There are still plenty of wait-free constructs one can make using them.
yes, but all such lock-free algos are typically based on cmpxchg8b and tight loop, so it would be very hard for verifier to proof termination of such loops. I think when we'd need to add something like this, we'll add new bpf insn that will be membarrier+cmpxhg8b+check+loop as a single insn, so it cannot be misused. I don't know of any concrete use case yet. All possible though.
So this is where the 'unconditional' atomic ops come in handy.
Like the x86: xchg, lock {xadd,add,sub,inc,dec,or,and,xor}
Those do not have a loop, and then you can create truly wait-free things; even some applications of cmpxchg do not actually need the loop.
But this class of wait-free constructs is indeed significantly smaller than the class of lock-less constructs.
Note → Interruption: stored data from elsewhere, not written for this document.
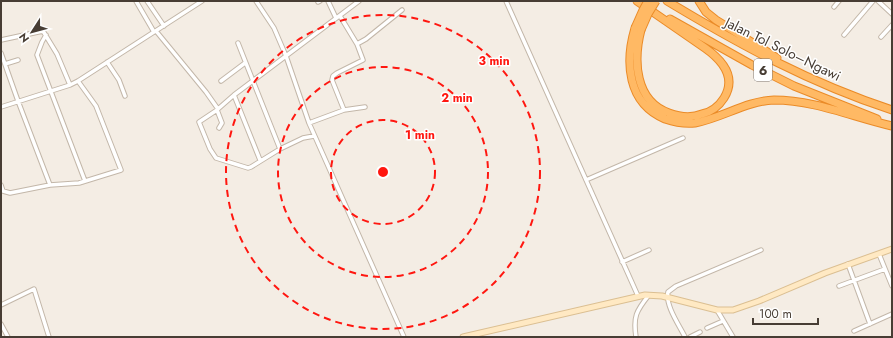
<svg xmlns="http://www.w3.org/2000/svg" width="893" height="338" font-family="Jost,sans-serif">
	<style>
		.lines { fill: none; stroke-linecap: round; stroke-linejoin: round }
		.minor-casing { stroke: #c3b7a9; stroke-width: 5.5 }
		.secondary-casing { stroke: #dbbf92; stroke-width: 7 }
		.motorway-casing { stroke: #ea8b28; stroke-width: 9 }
		.minor { stroke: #fff; stroke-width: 3.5 }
		.secondary { stroke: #ffe9c3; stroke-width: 5 }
		.motorway { stroke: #ffb964; stroke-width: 7 }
		.motorway-bridge-casing { stroke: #ea8b28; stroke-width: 9; stroke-linecap: butt }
		.motorway-bridge { stroke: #ffb964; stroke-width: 7 }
		.ring { fill: none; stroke: #ff1710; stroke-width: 2; stroke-dasharray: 7 5 }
		.labels { text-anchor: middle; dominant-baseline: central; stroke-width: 3; stroke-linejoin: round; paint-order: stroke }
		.shield { fill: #fff; stroke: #7e7771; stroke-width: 1 }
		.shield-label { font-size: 13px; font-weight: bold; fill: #473d34 }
		.street-label { font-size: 14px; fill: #473d34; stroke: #fff }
		.centre { fill: #ff1710; stroke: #fff; stroke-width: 2 }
		.ring-label { font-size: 12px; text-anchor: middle; font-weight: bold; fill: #ff1710; stroke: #fff; stroke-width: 3; stroke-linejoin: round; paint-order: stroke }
	</style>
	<rect width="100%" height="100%" fill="#f4ede4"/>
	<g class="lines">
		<g class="minor-casing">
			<path id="minor" d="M136,1L154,32
				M147,1L164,26
				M256,1L274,28L286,56L309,123L404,337
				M328,1L336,18
				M506,1L638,296
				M878,1L892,14
				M318,2L320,1
				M834,7L839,1
				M340,16L357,44L366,39L402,10
				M156,31L206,92L218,109L217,110L222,123L219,128
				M46,35L42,42L37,55L85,181
				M844,35L873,1
				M881,37L892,25
				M1,40L43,31L57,54L70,85
				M238,43L280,149
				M357,44L363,60L337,73L333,76L332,80L344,110L365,107
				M1,53L18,101L50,185
				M107,62L119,80L125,96
				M5,64L18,60
				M221,81L245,63
				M234,95L260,160
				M1,107L70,85L78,81L202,1
				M218,109L234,95L359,1
				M217,110L199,122L210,149L216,158L248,168L251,167L280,149L303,138L314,136
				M309,123L344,110
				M586,180L683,138
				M1,185L3,191L10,193L50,185L79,183L121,170L96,106L78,81
				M879,254L892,286
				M622,262L649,250
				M848,264L870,324
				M839,286L885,269
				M1,305L34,289L49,337
				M717,310L733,337
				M1,324L8,337
				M707,328L723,321
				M854,331L892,314
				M636,337C633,317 636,311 649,295
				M685,337C679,325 665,305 668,292L676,286L761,250
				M690,337L700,332"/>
		</g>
		<g class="secondary-casing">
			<path id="secondary" d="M463,337L645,295L662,296L717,310H733L759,301L825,273L892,249"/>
		</g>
		<g class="motorway-casing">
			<path id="motorway" d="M637,1L705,48C722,60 737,77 724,98C719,106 711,112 702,114C692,118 680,117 669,113C635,101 633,61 641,30
				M667,1C740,45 810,83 892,110
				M699,1L706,12L716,20L777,58
				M670,19L752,65L794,86L877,119
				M635,28C625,62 627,103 665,119C674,122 686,124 695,123C722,118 746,101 774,100C814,100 853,117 892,126"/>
		</g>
		<use href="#minor" class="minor"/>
		<use href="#secondary" class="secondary"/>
		<use href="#motorway" class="motorway"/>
		<g class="motorway-bridge-casing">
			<path id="motorway-bridge" d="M635,28L643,10L648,1
				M641,30L648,14L656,1"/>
		</g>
		<use href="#motorway-bridge" class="motorway-bridge"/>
	</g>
	<g class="ring">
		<circle cx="383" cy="172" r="52"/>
		<circle cx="383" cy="172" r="105"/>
		<circle cx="383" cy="172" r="157"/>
	</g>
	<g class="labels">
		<rect class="shield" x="754" y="59" width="18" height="22" rx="3"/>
		<g class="shield-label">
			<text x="763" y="70">6</text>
		</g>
		<g class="street-label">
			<text transform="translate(783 49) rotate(26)">Jalan Tol Solo–Ngawi</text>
		</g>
	</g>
	<circle cx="383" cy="172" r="6" class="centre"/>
	<g class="ring-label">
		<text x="494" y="65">3 min</text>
		<text x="457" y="102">2 min</text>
		<text x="420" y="139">1 min</text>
	</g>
	<rect width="893" height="338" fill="none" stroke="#473d34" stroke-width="4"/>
	<g transform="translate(32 32) rotate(234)" stroke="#ffffff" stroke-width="3" paint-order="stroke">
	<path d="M0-3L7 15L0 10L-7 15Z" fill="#473d34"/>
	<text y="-6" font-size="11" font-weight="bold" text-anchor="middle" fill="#473d34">N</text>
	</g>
	<path d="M753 318v6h65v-6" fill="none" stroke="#473d34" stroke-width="2"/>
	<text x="759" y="318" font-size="12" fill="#473d34" stroke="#ffffff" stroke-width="3" paint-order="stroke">100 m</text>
</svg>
btw, support for mini loops was requested many times in the past. I guess we'd have to add something like this, but it's tricky. Mainly because control flow graph analysis becomes much more complicated.
Agreed, that does sound like an 'interesting' problem :-)
Something like:
atomic_op(ptr, f) { for (;;) { val = *ptr; new = f(val) old = cmpxchg(ptr, val, new); if (old == val) break;
cpu_relax(); } }
might be castable as an instruction I suppose, but I'm not sure you have function references in (e)BPF.
The above is 'sane' if f is sane (although there is a starvation case, which is why things like sparc (iirc) need an increasing backoff instead of cpu_relax()).